S’exprimant « à titre personnel », le Pr Alain Fischer a abordé, avec une certaine sévérité, la question de l’accessibilité des médicaments innovants. Car s’il existe de bonnes nouvelles liées aux avancées de la recherche médicale, notamment dans les champs des biothérapies et des thérapies cellulaires et géniques, « la moins bonne nouvelle est leur prix qui est déconnecté des coûts de recherche & développement, de production et de marketing. La trithérapie pour traiter la mucoviscidose s’élève par exemple à 200 000 euros par an et par patient », a-t-il notamment illustré.
Les justifications avancées par l’industrie – des médicaments sophistiqués donc coûteux ou encore leur valeur transformative qui permettraient de passer d’une maladie mortelle à la guérison – suscitent aussi des questions. « Nous avons un recul de 7 à 10 ans sur l’efficacité de la thérapie génique. Nul ne peut encore parler de guérison définitive. D’autre part, il n’existe aucune corrélation entre la taille d’un marché et le prix d’un médicament. Enfin, la question qui se pose est celle du partage du gain entre l’industrie et la société or aujourd’hui, il est loin d’être équilibré. »
Le Pr Alain Fisher a également cité, à l’appui de son propos, une étude menée par un institut de recherche économique américain indépendant selon laquelle le financement de thérapies géniques - évaluées au prix sous-estimé d’1 million de dollars – et destinées à traiter 1% des maladies génétiques – nécessiterait d’augmenter le budget consacré aux médicaments de deux-tiers, « ce qui est irréalisable ».
Propositions
Pour l’ancien président du Conseil d'orientation de la stratégie vaccinale contre le Covid-19, deux objectifs doivent guider l’action future en la matière : rendre les médicaments innovants accessibles dans des pays comme les nôtres tout en maintenant le savoir-faire et le développement de l’industrie pharmaceutique. « Le curseur a été positionné trop loin en faveur des bénéfices de cette dernière. La quasi-absence de régulation des prix aux Etats-Unis est aussi il est vrai un inconvénient majeur. » Alain Fischer a également regretté une négociation « opaque » des prix. « En France, le Comité économique des produits de santé n’est pas dans une position favorable. Quels devraient être les critères de fixation des prix dans un monde idéal ? Nous devrions mettre autour de la table les industriels et les payeurs et prendre en compte les coûts de R&D, de marketing, le niveau de bénéfices et la valeur ajoutée de l’innovation sans que cette dernière puisse tout justifier. »
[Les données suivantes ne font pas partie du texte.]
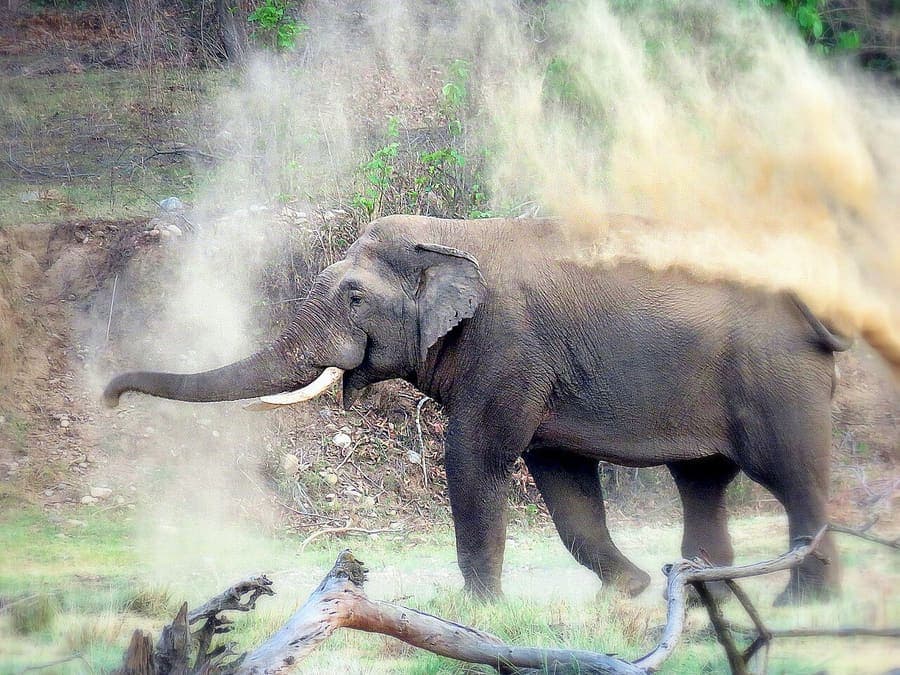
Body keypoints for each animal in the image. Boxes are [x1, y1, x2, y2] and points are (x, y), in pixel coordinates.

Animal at [105, 214, 854, 605]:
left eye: (353, 296)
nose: (109, 397)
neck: (449, 236)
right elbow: (560, 476)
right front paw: (628, 593)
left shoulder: (508, 345)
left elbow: (475, 456)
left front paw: (478, 611)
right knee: (702, 481)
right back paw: (701, 598)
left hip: (775, 377)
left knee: (793, 477)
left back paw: (798, 602)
Le professeur honoraire du Collège de France a également mis en lumière un retour sur investissement insuffisant lorsque certaines innovations développées par le monde académique ou des organismes comme l’AFM-Téléthon sont ensuite commercialisées par des laboratoires privés, avant d’appeler de ses vœux des négociations de prix au niveau européen. « La démarche initiée pour les vaccins SARS-CoV-2 mériterait d’être reproduite pour les médicaments innovants et onéreux », a-t-il déclaré.
La recherche française en difficulté ?
Interrogé sur le crédit impôt recherche (CIR), le Pr Alain Fischer a enfin tenu à rappeler que les dépenses de recherche représentent en France 2,2% du produit intérieur brut, un pourcentage qui n’a pas évolué depuis 2008 alors que la Stratégie de Lisbonne, élaborée lors du Conseil européen des 23 et 24 mars 2000, visait à atteindre le taux de 3%. « L’Allemagne a par exemple dépassé cet objectif. Sans le CIR, serions-nous en décroissance ? » Il a enfin mentionné trois conditions qui selon lui devraient être imposées aux entreprises souhaitant bénéficier de ce dispositif : l’emploi de thésards, des clauses de prix raisonnables en cas de transfert entre les mondes académique et privé et une part de production française, voire européenne.